Recognized as one of Canada's Best Diversity Employers (2019):
By Kristina Leung and Richard Yerema, Mediacorp Canada Inc. staff editors (Feb 28, 2019)
Here are some of the reasons why IBM Canada Ltd. was selected as one of Canada's Best Diversity Employers (2019):
- IBM Canada manages a global leadership development program to nurture high potential female leaders who are expected to advance within two to four years
- Additionally, IBM Canada hosted multicultural women leadership forums across various locations in order to foster leadership development and networking opportunities
- IBM launched an industry white paper on gender transition in the global workforce and manages an LGBT+ Ally Championship Practitioner Badge program, with nominations assessed by local or regional diversity engagement partners
At IBM Canada, diversity drives innovation
As a fourth-year student at the University of Ottawa, Joyce Miryam Habbouche considered serving a four-month internship at several companies before she chose IBM Canada Ltd.
Habbouche had to complete the internship in 2017 to qualify for her honours bachelor's degree in computer science. "I was hoping to find a good fit for my interests and skills," she says. "IBM consistently stood out."
As an intern, Habbouche hadn't anticipated the depth of her role at the company. "I hit the ground running on my first day," she says.
Collaborating with her peers and working under the mentorship of senior leaders, she and her team set out to solve a real-world problem and deliver a solution to one of the company's clients. Helping to achieve their goal within a tight schedule, Habbouche, a woman of Lebanese heritage, says she felt encouraged to bring all her talents to the table.
"I was included and respected," she says, "and I felt I could identify with others on my team. The diversity I saw made me feel comfortable to bring my true self to work."
Operating in Canada for more than 100 years, IBM has led its industry in developing progressive workplace programs and policies focused on diversity and inclusion. The company initiated a policy in 1953, for example, of hiring people independent of race, colour or creed. The policy was later expanded to accommodate religion, sex, gender, gender identity or expression, sexual orientation, national origin, genetics, disability and age.
"Diversity drives innovation, and innovation is key to remaining essential," says Katherine Faichnie, Director and Human Resources Leader for IBM Canada, in Toronto. "Our company's not just a workplace.

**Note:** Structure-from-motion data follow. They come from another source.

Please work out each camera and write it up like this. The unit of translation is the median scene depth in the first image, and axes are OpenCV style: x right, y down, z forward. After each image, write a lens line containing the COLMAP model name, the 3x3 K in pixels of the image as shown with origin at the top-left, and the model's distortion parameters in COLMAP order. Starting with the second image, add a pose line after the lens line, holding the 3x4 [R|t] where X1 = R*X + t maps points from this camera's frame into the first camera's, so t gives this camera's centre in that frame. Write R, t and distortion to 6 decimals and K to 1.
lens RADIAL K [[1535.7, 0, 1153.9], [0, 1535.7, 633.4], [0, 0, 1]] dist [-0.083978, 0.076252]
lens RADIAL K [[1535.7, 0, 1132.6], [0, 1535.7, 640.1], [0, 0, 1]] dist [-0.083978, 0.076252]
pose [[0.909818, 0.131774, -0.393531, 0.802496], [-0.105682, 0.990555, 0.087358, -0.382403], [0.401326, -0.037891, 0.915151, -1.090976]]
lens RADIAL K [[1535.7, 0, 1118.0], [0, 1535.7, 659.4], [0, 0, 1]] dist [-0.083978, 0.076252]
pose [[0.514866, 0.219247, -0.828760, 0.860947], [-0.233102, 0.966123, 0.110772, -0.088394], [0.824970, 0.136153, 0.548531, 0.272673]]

It's a culture of openness, collaboration and trust."
In 1995, IBM established an LGBT+ executive task force focused on making the company a safe and desirable workplace for all people. Twenty years later, the company earned an international award calling it the world's most LGBT+ friendly employer. In Canada, IBM's 365 Ally Engagement initiative to accelerate the involvement of new and existing IBMers as LGBT+ Allies has also been honoured.
"Our willingness to take on issues of equity, fairness and equal opportunity have set us apart as a company and make us a magnet for world-class talent," says Faichnie. "By working for IBM you're continuously learning something new and innovative and solving problems that have the potential to change the world."

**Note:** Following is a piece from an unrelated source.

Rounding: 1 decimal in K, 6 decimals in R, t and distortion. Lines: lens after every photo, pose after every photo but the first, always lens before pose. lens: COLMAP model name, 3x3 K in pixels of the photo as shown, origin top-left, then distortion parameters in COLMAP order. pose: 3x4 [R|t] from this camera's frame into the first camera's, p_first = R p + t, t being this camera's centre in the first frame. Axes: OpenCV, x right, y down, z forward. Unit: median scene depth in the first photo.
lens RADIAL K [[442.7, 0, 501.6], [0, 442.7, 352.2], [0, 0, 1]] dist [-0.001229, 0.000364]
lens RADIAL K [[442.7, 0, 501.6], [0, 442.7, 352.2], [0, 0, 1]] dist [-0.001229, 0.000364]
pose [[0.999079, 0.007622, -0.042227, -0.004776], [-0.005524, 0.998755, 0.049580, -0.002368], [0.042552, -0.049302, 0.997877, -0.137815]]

For Habbouche, who joined IBM Canada full-time in Ottawa in February 2018 as a Software Developer for IBM Cognos Analytics, the company's culture has inspired her to apply her skills and imagination without reservation to projects involving a range of technologies, from artificial intelligence to machine learning.

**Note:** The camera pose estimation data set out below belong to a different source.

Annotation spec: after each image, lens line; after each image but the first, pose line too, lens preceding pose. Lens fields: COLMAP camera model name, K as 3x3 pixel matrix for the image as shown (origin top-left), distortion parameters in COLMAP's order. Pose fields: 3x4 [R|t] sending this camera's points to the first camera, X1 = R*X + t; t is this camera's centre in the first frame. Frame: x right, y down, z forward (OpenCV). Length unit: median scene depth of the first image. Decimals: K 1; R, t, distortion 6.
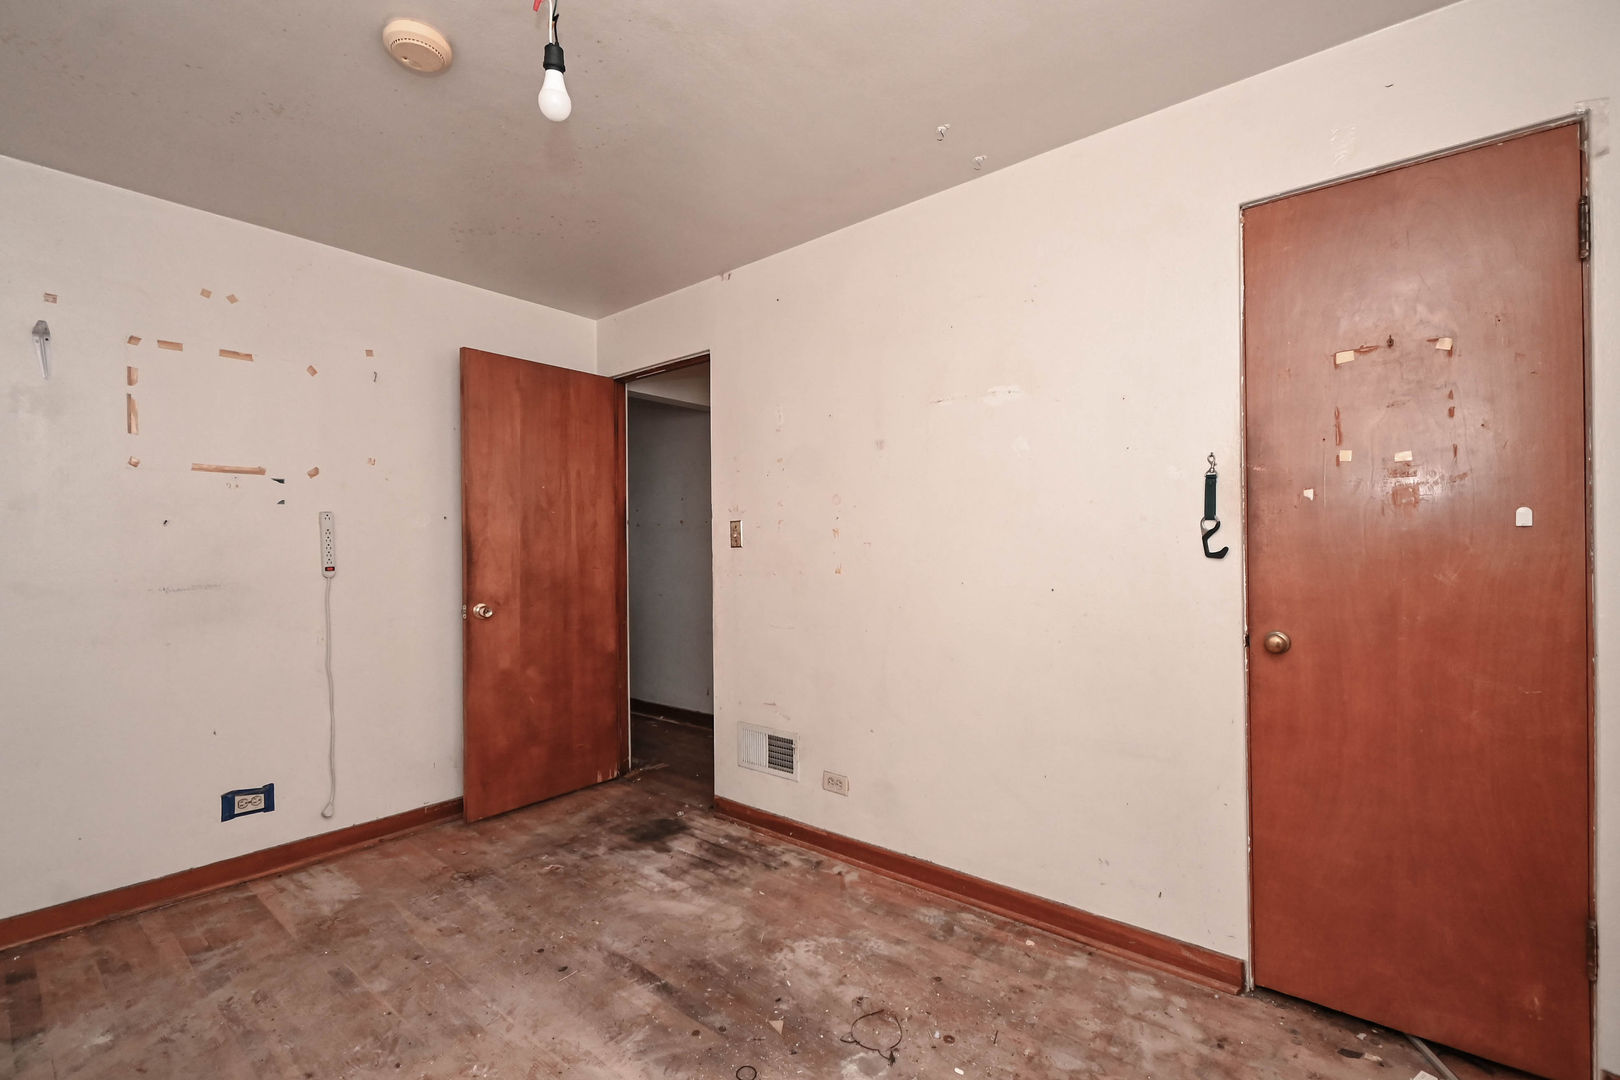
lens RADIAL K [[710.0, 0, 806.7], [0, 710.0, 542.2], [0, 0, 1]] dist [0.010254, -0.006534]
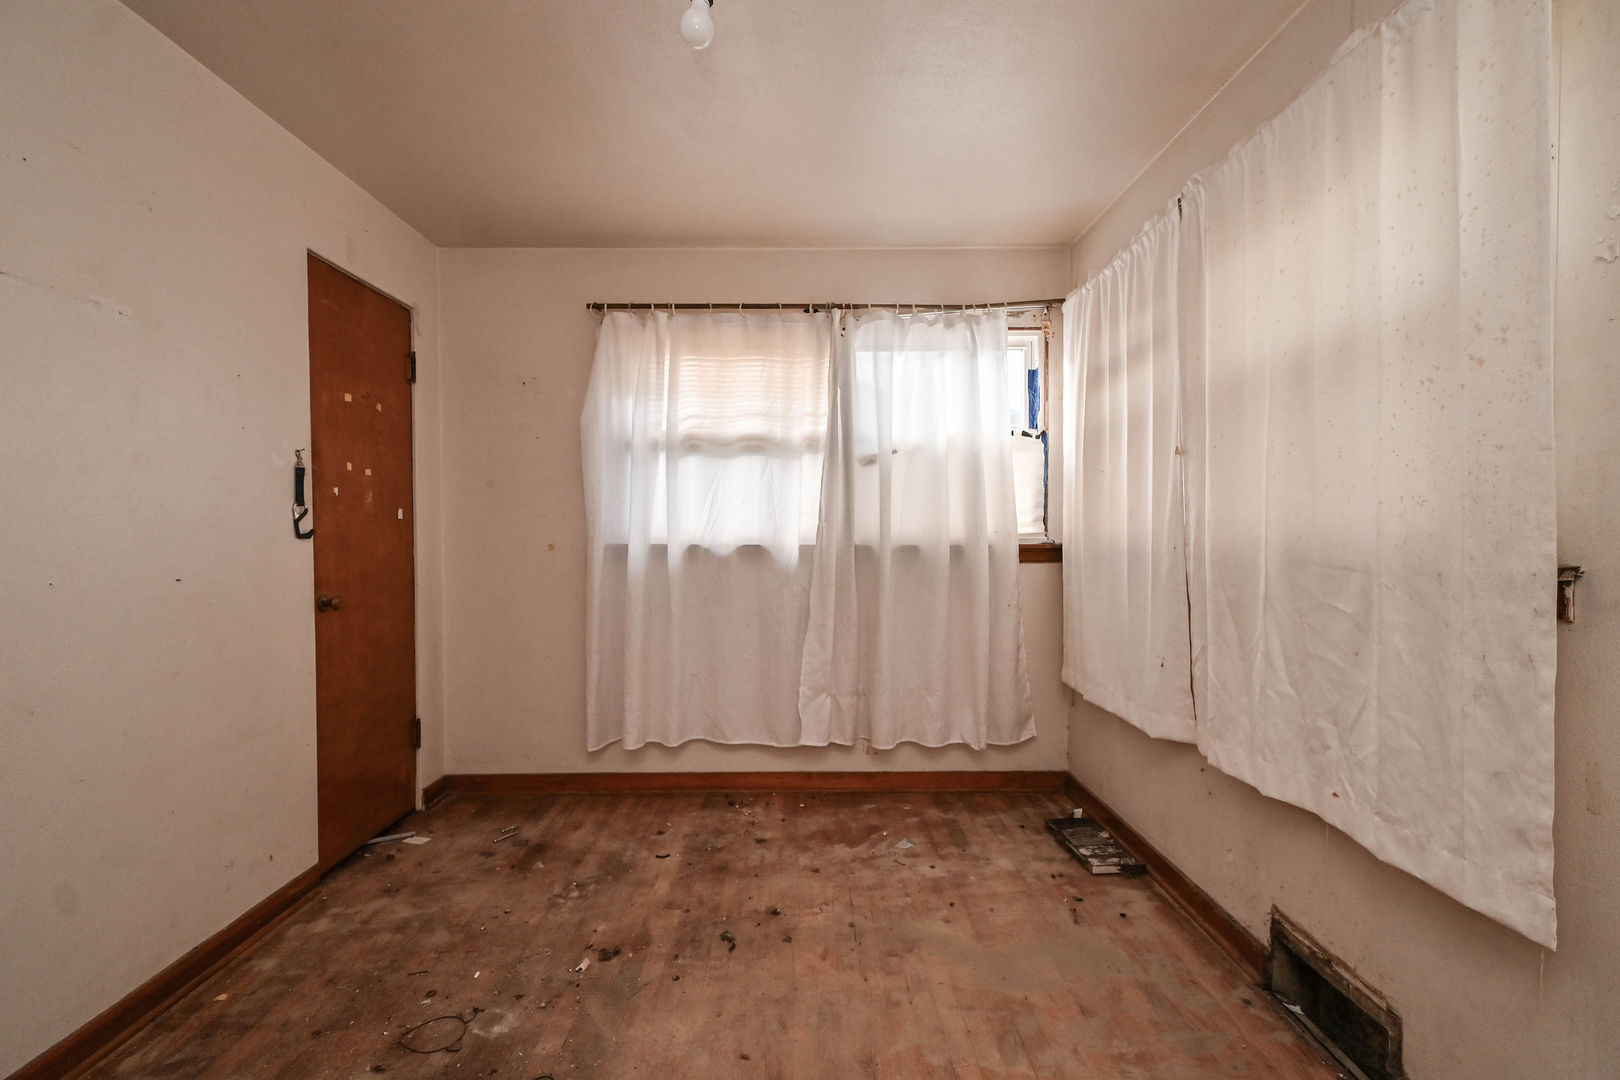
lens RADIAL K [[710.0, 0, 806.7], [0, 710.0, 542.2], [0, 0, 1]] dist [0.010254, -0.006534]
pose [[-0.645276, -0.002956, 0.763944, -0.603315], [0.002642, 0.999978, 0.006102, 0.016001], [-0.763945, 0.005956, -0.645254, 0.786069]]
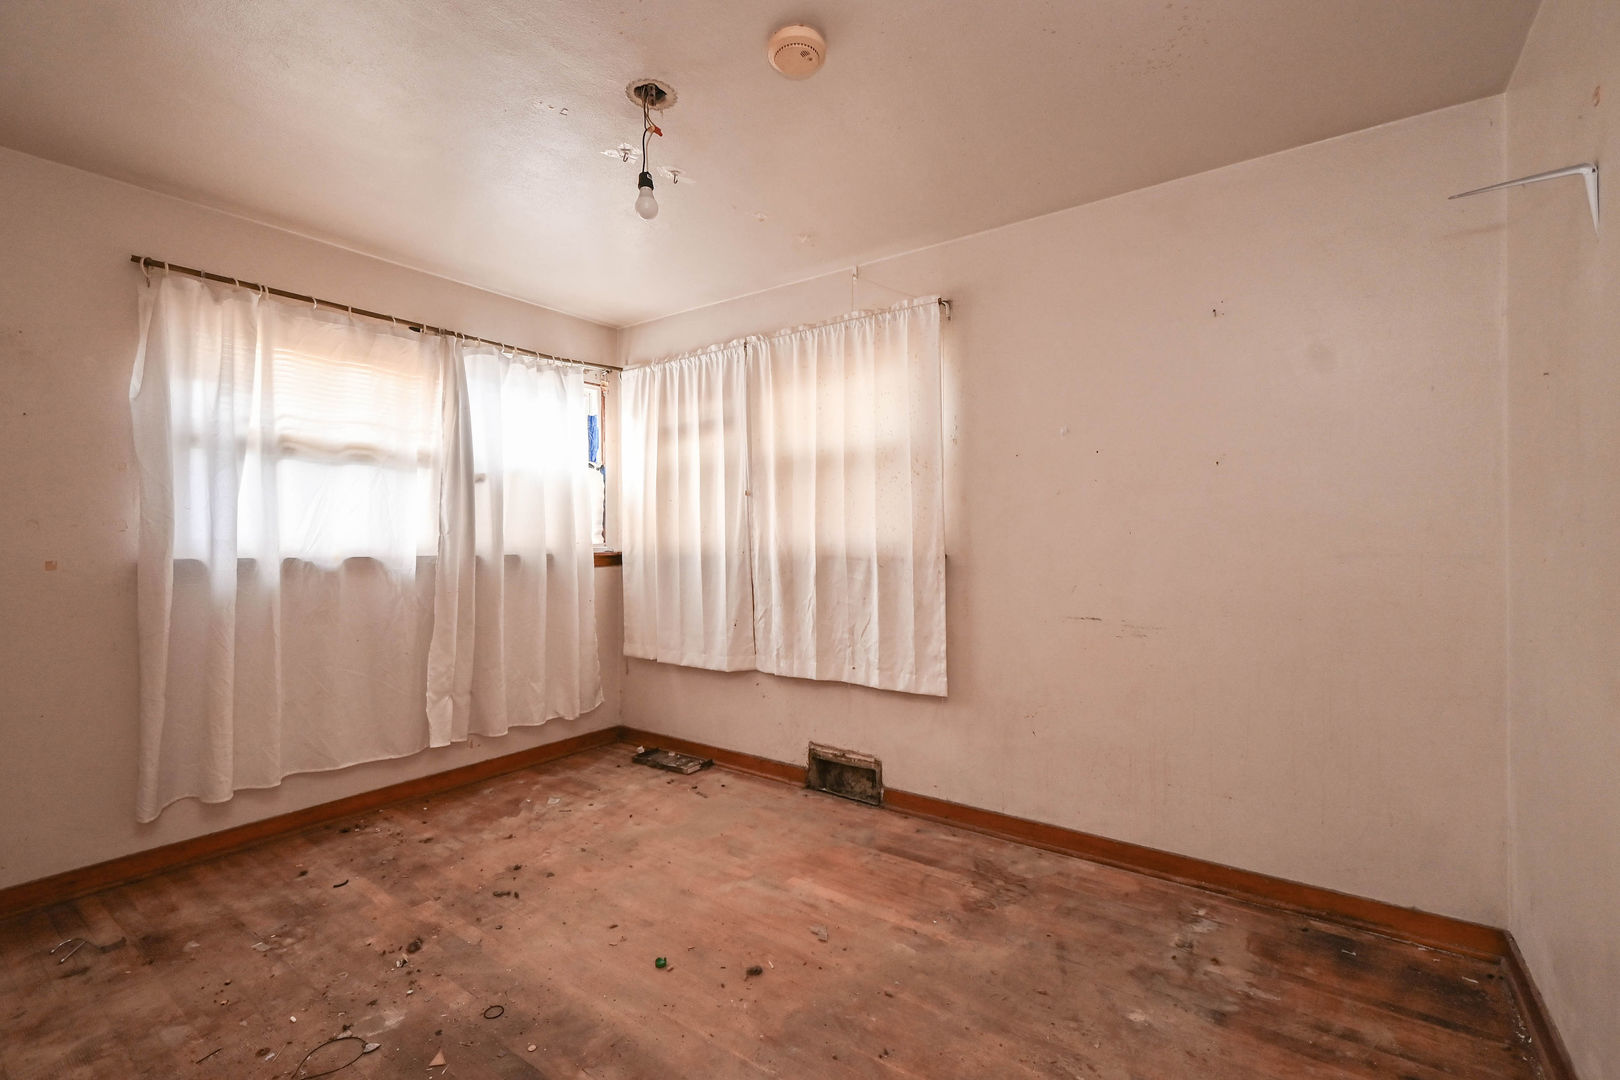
lens RADIAL K [[705.1, 0, 810.0], [0, 705.1, 540.0], [0, 0, 1]] dist [0.008785, -0.005683]
pose [[-0.997644, 0.011447, -0.067640, -0.298724], [0.011896, 0.999910, -0.006238, 0.015755], [0.067563, -0.007028, -0.997690, 1.256107]]
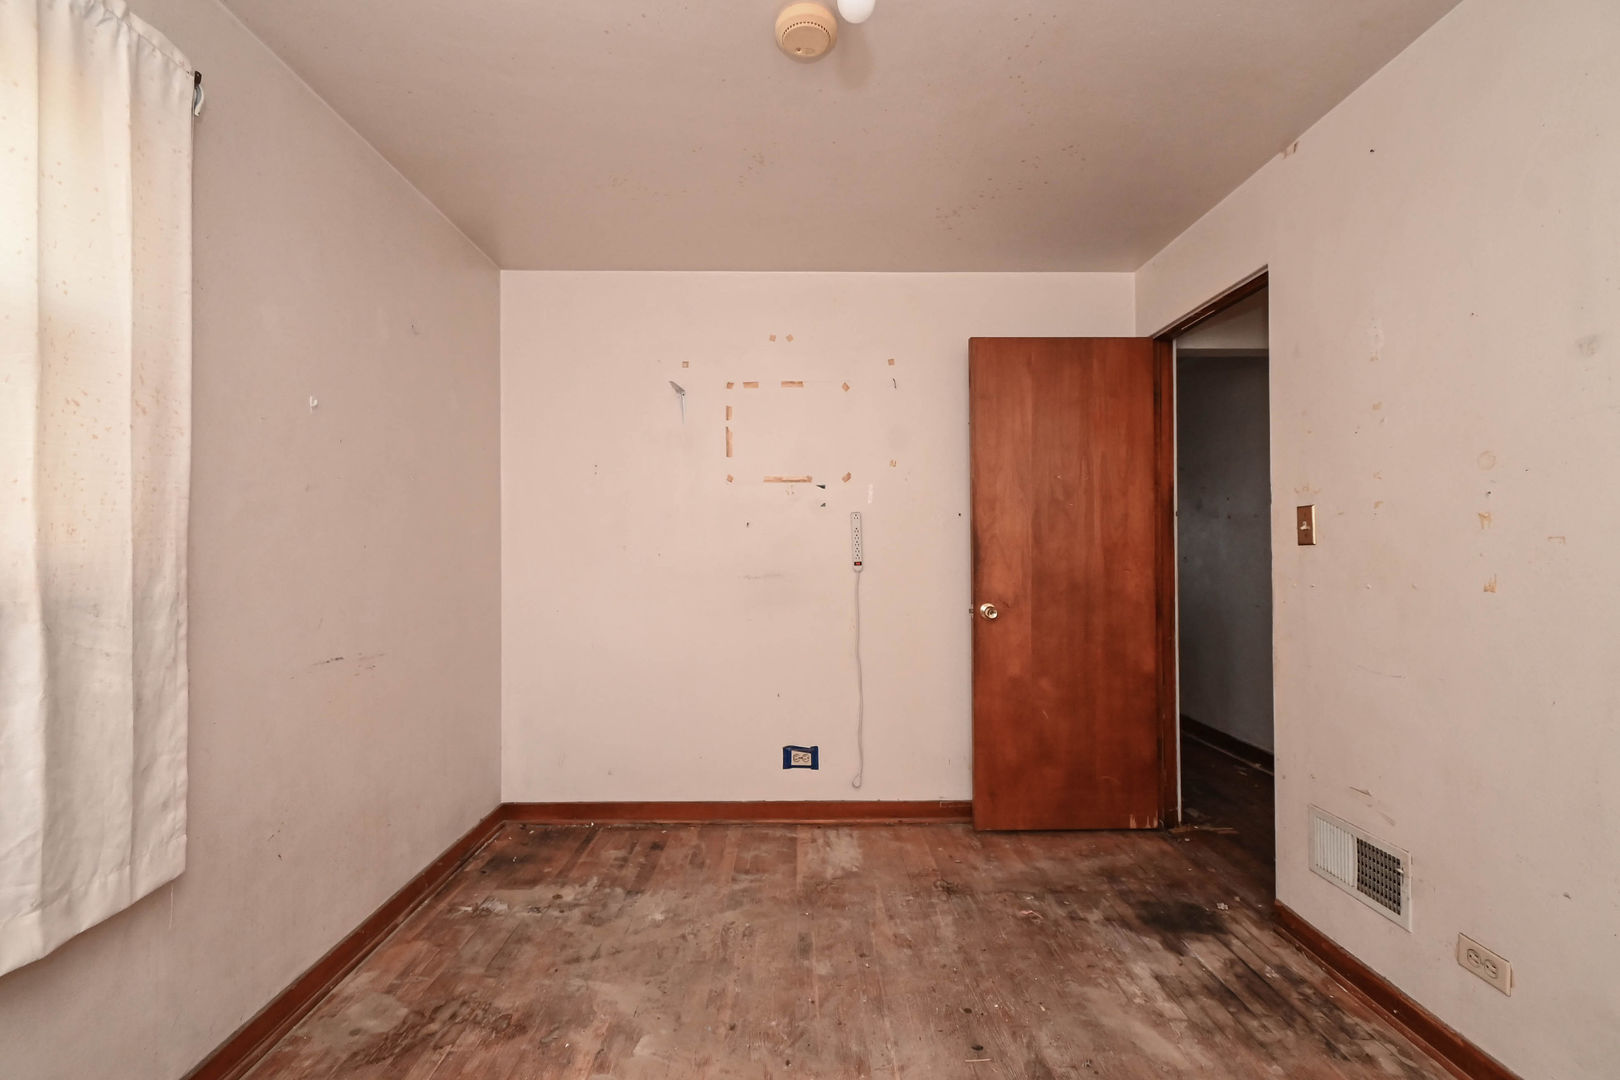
lens RADIAL K [[710.0, 0, 806.7], [0, 710.0, 542.2], [0, 0, 1]] dist [0.010254, -0.006534]
pose [[0.648567, -0.000299, -0.761157, 0.121716], [0.002510, 0.999995, 0.001745, 0.002368], [0.761153, -0.003042, 0.648565, 0.225502]]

"No two days are alike," she says. "I recently worked on a patent with colleagues from two different continents as part of an initiative to encourage first-time inventors."
The same innovative spirit informs the company's policies on diversity and inclusion. More than two years ago, for example, IBM Canada was the first technology company in the country to extend its employee health benefit plan to include coverage for sex reassignment surgery, based on standards of care established by the World Professional Association for Transgender Health.
IBM attracts individuals who aspire to be part of something bigger than themselves, says Habbouche, and that passion has an impact on the community as well as the company.
"Earlier this year, a tornado hit our city and displaced people from their homes," says Habbouche. "I was incredibly proud of how quickly everyone came together to help with fundraisers and food donations. They make me proud to call myself an IBMer."